## Rumusan Soal 1
Tulis ulang persis baris-baris entri mulai dari baris yang memuat "scientific name: Platyja torsilinea" hingga dan termasuk baris yang memuat "scientific name: Hesperiphona vespertina".

## Teks Bacaan
:::::

Jakarta (Antaranews.Kalsel) - Kinerja ekspor minyak sawit Indonesia termasuk biodiesel dan oleochemical untuk kuartal I tahun 2018 tercatat menurun 2 persen dibandingkan dengan periode yang sama tahun lalu.


Siaran pers Gabungan Pengusaha Kelapa Sawit Indonesia (GAPKI), Kamis menyebutkan,  pada kuartal pertama 2017, ekspor minyak sawit Indonesia mencapai 8,02 juta ton melorot menjadi 7,84 juta ton di tahun 2018 periode yang sama. 

Khusus untuk minyak sawit mentah dan turunannya saja (tidak termasuk Olechemical dan Biodiesel) tercatat menurun 3% pada kurtal I 2018 dibanding periode yang sama tahun lalu atau dari 7,73 juta ton di kuartal I 2017 turun menjadi 7,5 juta ton di periode yang sama tahun 2018. 

Beberapa faktor yang mempengaruhi kinerja ekspor minyak sawit Indonesia adalah adanya beberapa hambatan perdagangan yang diterapkan oleh beberapa negara, seperti Uni Eropa yang mengeluarkan resolusi Parlemen Eropa yang menuding sawit sebagai penyebab deforestasi, India yang menaikkan bea masuk impor minyak nabati, Amerika Serikat melancarkan tuduhan antidumping biodiesel dan China memperketat pengawasan terhadap minyak nabati yang diimpor.

Di sisi lain, kinerja produksi minyak sawit Indonesia pada kuartal I 2018 naik mencapai 24 persen dibandingkan periode yang sama 2017 atau dari 8,4 juta ton pada kuartal I 2017 naik menjadi 10,41 juta ton periode yang sama 2018. 

Produksi yang meningkat cukup signifikan ini disebabkan pada kuartal I 2017 yang masih masa pemulihan dari kekeringan yang dialami pada tahun 2015, selain itu juga luasan tanaman yang mulai menghasilkan mulai bertambah sehingga produksi dapat tetap meningkat meskipun banyak perkebunan yang melaksanakan peremajaan kebunnya.

Kinerja ekspor minyak sawit Indonesia pada Maret 2018 juga tercatat naik kurang lebih 1 persen.

Sepanjang Maret volume ekspor minyak sawit Indonesia (tidak termasuk biodiesel dan oleochemical) hanya mampu mencapai 2,4 juta ton, atau terkerek 33,86 ribu ton dibandingkan Februari lalu yang mencapai
2,37 juta ton. 

Kinerja ekspor yang relatif stagnan dipengaruhi oleh kebijakan pemerintah India yang menaikkan pajak impor minyak nabatinya di awal Maret 2018 untuk CPO 44 persen dari semula hanya 30 persen dan refined palm oil 54 persen dari semula 40 persen.

Kebijakan India yang menaikkan pajak impor minyak nabati, menyebabkan ekspor minyak sawit Indonesia ke India tergerus 33,44 ribu ton atau turun sekitar 8 persen pada Maret 2018 dibandingkan bulan
sebelumnya, atau dari 442,09 ribu ton di Februari turun menjadi 408,65 ribu ton di Maret.

:::::

## Entri Kumpulan Data

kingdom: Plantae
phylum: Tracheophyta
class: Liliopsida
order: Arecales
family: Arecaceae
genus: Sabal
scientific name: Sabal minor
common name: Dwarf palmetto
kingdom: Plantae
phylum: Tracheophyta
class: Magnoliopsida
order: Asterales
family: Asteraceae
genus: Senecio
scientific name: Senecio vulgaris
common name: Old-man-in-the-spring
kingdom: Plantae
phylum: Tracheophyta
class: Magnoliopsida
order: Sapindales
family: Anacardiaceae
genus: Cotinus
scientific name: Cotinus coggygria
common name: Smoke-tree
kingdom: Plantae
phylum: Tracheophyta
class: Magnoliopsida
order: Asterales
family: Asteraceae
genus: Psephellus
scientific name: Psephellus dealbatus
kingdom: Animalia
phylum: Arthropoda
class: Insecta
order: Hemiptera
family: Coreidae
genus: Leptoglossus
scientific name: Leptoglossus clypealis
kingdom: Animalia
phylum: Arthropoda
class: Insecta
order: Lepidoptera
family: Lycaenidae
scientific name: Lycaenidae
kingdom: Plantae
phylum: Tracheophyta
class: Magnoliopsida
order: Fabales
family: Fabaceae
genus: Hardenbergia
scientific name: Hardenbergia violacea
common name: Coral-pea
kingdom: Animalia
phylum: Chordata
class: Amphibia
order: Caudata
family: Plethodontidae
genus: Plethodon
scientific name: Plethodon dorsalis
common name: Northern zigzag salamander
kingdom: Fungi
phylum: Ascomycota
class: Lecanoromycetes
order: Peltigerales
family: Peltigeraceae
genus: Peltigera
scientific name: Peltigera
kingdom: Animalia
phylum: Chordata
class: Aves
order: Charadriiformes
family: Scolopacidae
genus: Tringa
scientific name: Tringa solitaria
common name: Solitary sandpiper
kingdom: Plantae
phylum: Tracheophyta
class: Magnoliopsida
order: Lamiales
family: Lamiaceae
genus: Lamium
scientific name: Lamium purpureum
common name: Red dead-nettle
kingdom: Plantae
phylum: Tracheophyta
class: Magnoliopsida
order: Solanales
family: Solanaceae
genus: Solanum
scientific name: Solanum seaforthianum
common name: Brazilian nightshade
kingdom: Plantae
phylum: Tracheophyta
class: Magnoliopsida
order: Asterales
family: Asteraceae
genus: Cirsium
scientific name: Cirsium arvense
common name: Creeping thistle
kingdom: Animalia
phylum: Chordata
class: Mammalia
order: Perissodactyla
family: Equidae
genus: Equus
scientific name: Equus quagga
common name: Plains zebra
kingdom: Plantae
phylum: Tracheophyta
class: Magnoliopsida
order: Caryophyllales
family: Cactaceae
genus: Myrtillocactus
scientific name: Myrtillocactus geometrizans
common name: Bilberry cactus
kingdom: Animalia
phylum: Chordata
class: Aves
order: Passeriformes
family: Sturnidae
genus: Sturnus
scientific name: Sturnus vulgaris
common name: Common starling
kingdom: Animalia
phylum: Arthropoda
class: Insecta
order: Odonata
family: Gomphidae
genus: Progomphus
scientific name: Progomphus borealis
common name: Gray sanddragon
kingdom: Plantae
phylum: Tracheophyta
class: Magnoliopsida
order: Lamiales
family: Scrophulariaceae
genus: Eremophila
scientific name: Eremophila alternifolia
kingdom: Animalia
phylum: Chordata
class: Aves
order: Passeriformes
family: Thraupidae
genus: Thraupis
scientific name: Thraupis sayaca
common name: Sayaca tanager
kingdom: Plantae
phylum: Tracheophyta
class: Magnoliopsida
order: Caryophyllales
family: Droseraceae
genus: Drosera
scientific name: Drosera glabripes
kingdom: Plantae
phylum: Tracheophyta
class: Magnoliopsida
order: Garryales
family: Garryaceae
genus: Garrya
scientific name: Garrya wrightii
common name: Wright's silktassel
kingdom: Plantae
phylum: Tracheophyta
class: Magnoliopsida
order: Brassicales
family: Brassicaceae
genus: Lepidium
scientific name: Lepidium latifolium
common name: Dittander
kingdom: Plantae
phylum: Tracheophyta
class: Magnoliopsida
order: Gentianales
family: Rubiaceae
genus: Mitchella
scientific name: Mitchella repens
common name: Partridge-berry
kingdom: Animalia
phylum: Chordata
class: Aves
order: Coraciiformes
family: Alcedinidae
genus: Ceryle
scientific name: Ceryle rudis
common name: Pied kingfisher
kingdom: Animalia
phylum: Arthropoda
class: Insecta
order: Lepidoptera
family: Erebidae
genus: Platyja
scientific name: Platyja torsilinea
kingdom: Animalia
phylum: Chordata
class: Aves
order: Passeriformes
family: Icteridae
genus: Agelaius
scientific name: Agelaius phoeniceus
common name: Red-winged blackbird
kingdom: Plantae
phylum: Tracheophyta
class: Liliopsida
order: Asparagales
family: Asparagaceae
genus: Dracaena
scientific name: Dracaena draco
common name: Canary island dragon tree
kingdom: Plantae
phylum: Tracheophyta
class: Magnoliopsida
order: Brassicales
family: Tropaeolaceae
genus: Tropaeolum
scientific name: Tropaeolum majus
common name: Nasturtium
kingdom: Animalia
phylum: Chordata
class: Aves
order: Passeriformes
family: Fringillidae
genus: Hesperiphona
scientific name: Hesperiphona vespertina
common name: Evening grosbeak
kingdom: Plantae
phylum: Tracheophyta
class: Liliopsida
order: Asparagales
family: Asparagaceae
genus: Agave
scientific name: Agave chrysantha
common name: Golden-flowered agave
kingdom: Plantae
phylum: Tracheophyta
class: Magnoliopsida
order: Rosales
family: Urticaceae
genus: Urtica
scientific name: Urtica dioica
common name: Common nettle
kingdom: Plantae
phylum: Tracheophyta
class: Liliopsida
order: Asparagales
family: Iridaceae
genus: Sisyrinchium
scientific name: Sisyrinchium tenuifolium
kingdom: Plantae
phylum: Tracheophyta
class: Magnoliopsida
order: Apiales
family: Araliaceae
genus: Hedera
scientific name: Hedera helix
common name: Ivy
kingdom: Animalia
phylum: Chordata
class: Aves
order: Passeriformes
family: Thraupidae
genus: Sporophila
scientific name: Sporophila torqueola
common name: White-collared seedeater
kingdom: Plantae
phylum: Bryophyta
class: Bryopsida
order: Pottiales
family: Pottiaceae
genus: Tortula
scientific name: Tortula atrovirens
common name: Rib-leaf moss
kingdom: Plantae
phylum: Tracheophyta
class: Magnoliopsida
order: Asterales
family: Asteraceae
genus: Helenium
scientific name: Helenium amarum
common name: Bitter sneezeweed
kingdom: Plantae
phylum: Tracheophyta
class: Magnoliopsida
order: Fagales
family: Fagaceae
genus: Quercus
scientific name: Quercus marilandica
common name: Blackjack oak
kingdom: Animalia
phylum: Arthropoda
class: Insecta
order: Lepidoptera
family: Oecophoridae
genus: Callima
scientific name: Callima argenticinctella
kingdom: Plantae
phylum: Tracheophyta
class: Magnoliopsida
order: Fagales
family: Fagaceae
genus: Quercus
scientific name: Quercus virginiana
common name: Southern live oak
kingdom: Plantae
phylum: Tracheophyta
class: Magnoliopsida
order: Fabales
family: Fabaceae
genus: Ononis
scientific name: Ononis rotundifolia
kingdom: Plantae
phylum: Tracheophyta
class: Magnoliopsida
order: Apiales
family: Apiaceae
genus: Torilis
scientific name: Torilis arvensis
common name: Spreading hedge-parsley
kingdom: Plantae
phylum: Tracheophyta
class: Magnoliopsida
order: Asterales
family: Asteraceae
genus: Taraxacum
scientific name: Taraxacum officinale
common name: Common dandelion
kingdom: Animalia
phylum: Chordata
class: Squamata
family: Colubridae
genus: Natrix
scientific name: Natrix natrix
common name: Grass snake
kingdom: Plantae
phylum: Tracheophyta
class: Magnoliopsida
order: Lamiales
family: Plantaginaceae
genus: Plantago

:::::

## Rumusan Soal 2
Kutip bagian teks bacaan mulai dari "Siaran pers Gabungan" sampai dengan dan termasuk "periode yang sama." tanpa mengubah apa pun.

## Hasil Latihan 1
scientific name: Platyja torsilinea
kingdom: Animalia
phylum: Chordata
class: Aves
order: Passeriformes
family: Icteridae
genus: Agelaius
scientific name: Agelaius phoeniceus
common name: Red-winged blackbird
kingdom: Plantae
phylum: Tracheophyta
class: Liliopsida
order: Asparagales
family: Asparagaceae
genus: Dracaena
scientific name: Dracaena draco
common name: Canary island dragon tree
kingdom: Plantae
phylum: Tracheophyta
class: Magnoliopsida
order: Brassicales
family: Tropaeolaceae
genus: Tropaeolum
scientific name: Tropaeolum majus
common name: Nasturtium
kingdom: Animalia
phylum: Chordata
class: Aves
order: Passeriformes
family: Fringillidae
genus: Hesperiphona
scientific name: Hesperiphona vespertina

## Hasil Latihan 2
Siaran pers Gabungan Pengusaha Kelapa Sawit Indonesia (GAPKI), Kamis menyebutkan,  pada kuartal pertama 2017, ekspor minyak sawit Indonesia mencapai 8,02 juta ton melorot menjadi 7,84 juta ton di tahun 2018 periode yang sama.